В 1970 году в связи с переподчинением райкома ВЛКСМ прекратил свою деятельность совет кафе. Однако в еще функционирующей «Синей птице» вплоть до закрытия кафе в 1972 году «в связи с капитальным ремонтом дома» продолжал звучать джаз, проводились встречи и выставки художников, ставших в недалеком будущем признанными и знаменитыми.
Мы использовали дырки системы
Георгий Кизевальтер: Как вы сейчас оцениваете развитие советской музыки в 1950–1960‐е годы в целом?
Алексей Любимов: Наши оценки всегда зависят от целей, которые мы перед собой ставим. Если говорить об актуальных потребностях нарождающегося авангарда как движения сопротивления режиму, ищущего новые несоветские формулы и культурные ходы, это одно. Если думать о результатах, имеющих значение сегодня, то это уже другое. Понятие авангарда уже пересмотрено и обросло новыми значениями и коннотациями, и далеко не позитивными оценками. Сперва авангард противопоставлялся идеологическому (соцреалистическому) мейнстриму, а потом внутри авангарда стали возникать свои противопоставления, особенно в начале 1970‐х, когда выявились совсем иные понятия и течения, уже противодействовавшие авангардному миросозерцанию.
Однако в 1960‐е годы всех ищущих новые пути объединяло одно – это неприятие существующих догм, неприятие режима и любых идейных позиций и лакействующих людей, с ним связанных.
Г. К.: То есть вы считаете, что основная причина появления авангарда в музыке была политической и крылась в идеологическом расколе с режимом?
А. Л.: Нет, хотя политической она была тоже.
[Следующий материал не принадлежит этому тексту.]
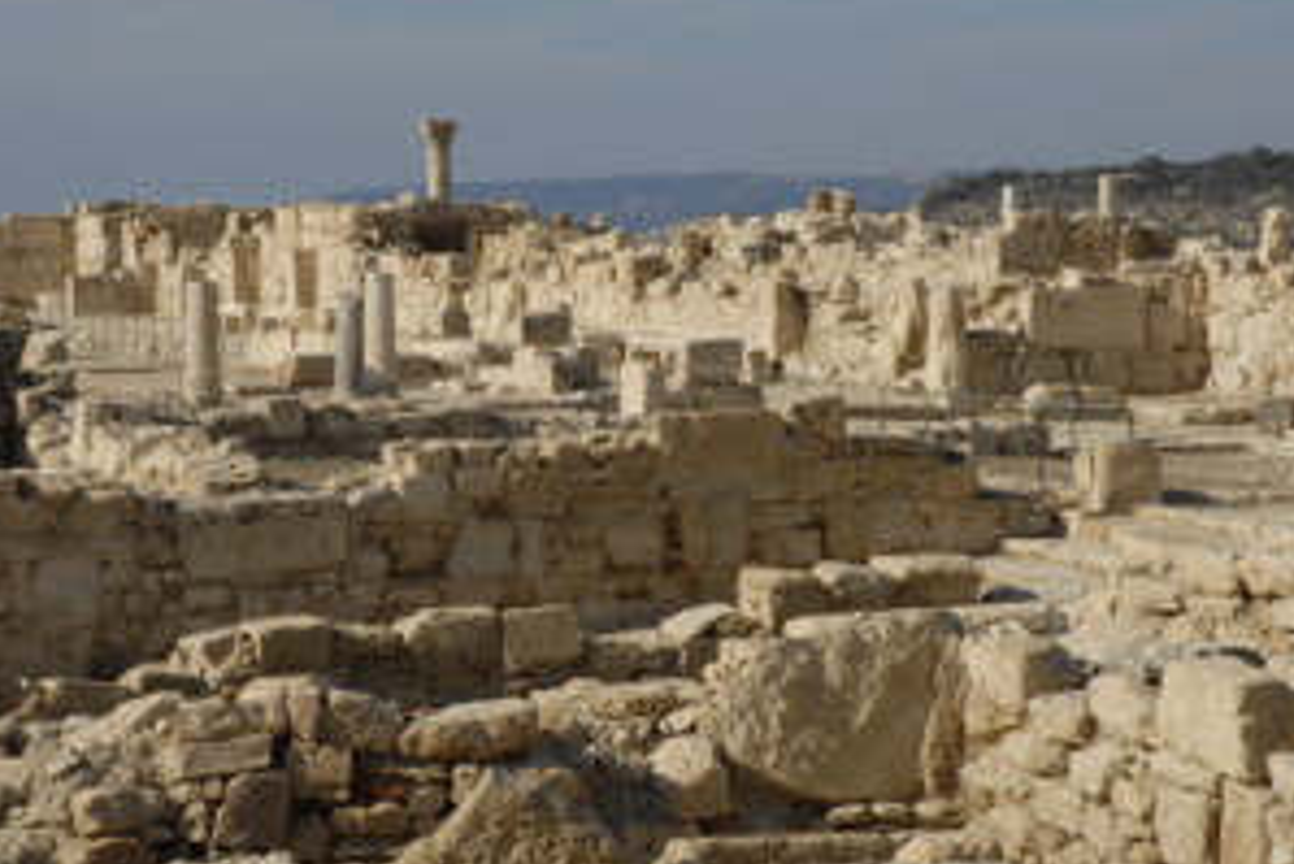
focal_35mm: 121
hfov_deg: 16.9
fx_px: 4351
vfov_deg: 11.3
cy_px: 447
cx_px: 439
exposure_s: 1/125
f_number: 14
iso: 100
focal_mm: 60
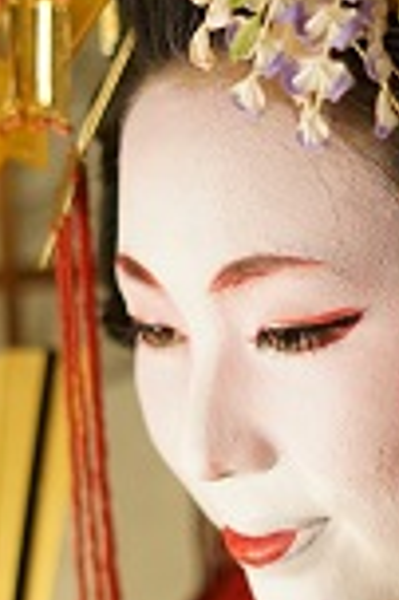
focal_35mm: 173
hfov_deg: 7.9
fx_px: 2882
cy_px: 436
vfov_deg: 11.9
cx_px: 296
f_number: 1.8
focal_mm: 50
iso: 500
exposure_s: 1/100
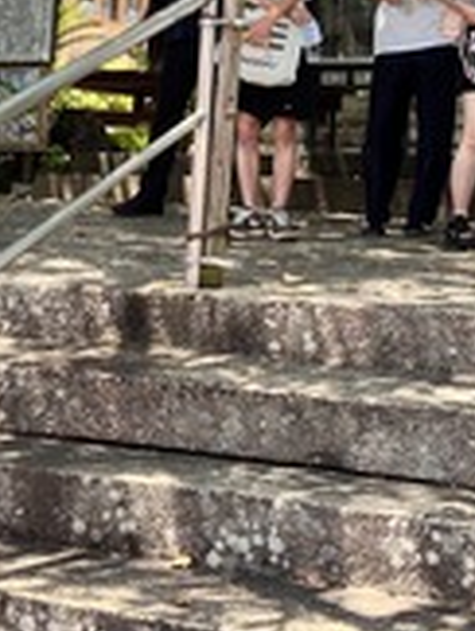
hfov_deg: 18.9
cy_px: -8
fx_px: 1405
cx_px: 401
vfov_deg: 24.1
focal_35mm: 77
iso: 50
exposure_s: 1/334
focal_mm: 5.1
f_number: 1.6
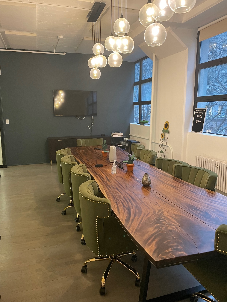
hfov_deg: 53.1
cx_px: 114
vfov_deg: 67.3
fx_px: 227
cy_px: 151
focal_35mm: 26
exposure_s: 1/60
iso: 320
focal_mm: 4.2
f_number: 1.6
Авангард появился также и на Западе, только раньше, и там он был сильнее, почему и способствовал возникновению авангарда у нас. Там он был продолжением самых радикальных (додекафонных и т. п.) направлений довоенной европейской музыки. Впрочем, самими творцами этой додекафонной музыки – Шёнбергом и Веберном – это направление позиционировалось как продолжение традиций, и никакого внутреннего радикализма в их позиции не было, как и не было оппозиции к миру. А вот послевоенный авангард в лице Булеза и Штокхаузена сразу использовал временные позиции Мессиана как отца движения, и это уже было отторжение всех классических возможностей, сбрасывание их с корабля современности.
Г. К.: Хорошо, а у нас в 1950‐е годы разве не возникало ничего похожего?
А. Л.: Практически ничего. Если что и появлялось, то совершенно подпольно. Была только фигура Галины Уствольской, которую мы узнали лишь в 1970‐е и которая уже в конце 1940‐х и в 1950‐е писала абсолютно радикальные сочинения. Но в то время их даже нельзя было никому показать! Скажем, в конце 1950‐х она показала «Большой дуэт» Ростроповичу; тот испугался и сказал: «Если я это исполню, и вас, и меня арестуют!» Он сам мне об этом рассказывал, и он исполнил все же это сочинение, но только в 1997 или 1999 году, то есть через 40 лет.
31
Маленькая заметка Г. Спицына в «Московском комсомольце» от 6 сентября 1964 года: «Встреча с „Синей птицей“»: «Еще несколько недель назад здесь был обычный подвал по ул. Чехова… В основу метаморфозы подвала в уютное место отдыха лег проект молодого архитектора Славы Колейчука… Ремонт делали ребята из Госбанка, которые после работы превращались в каменщиков и плотников». (Прим. Г. К.)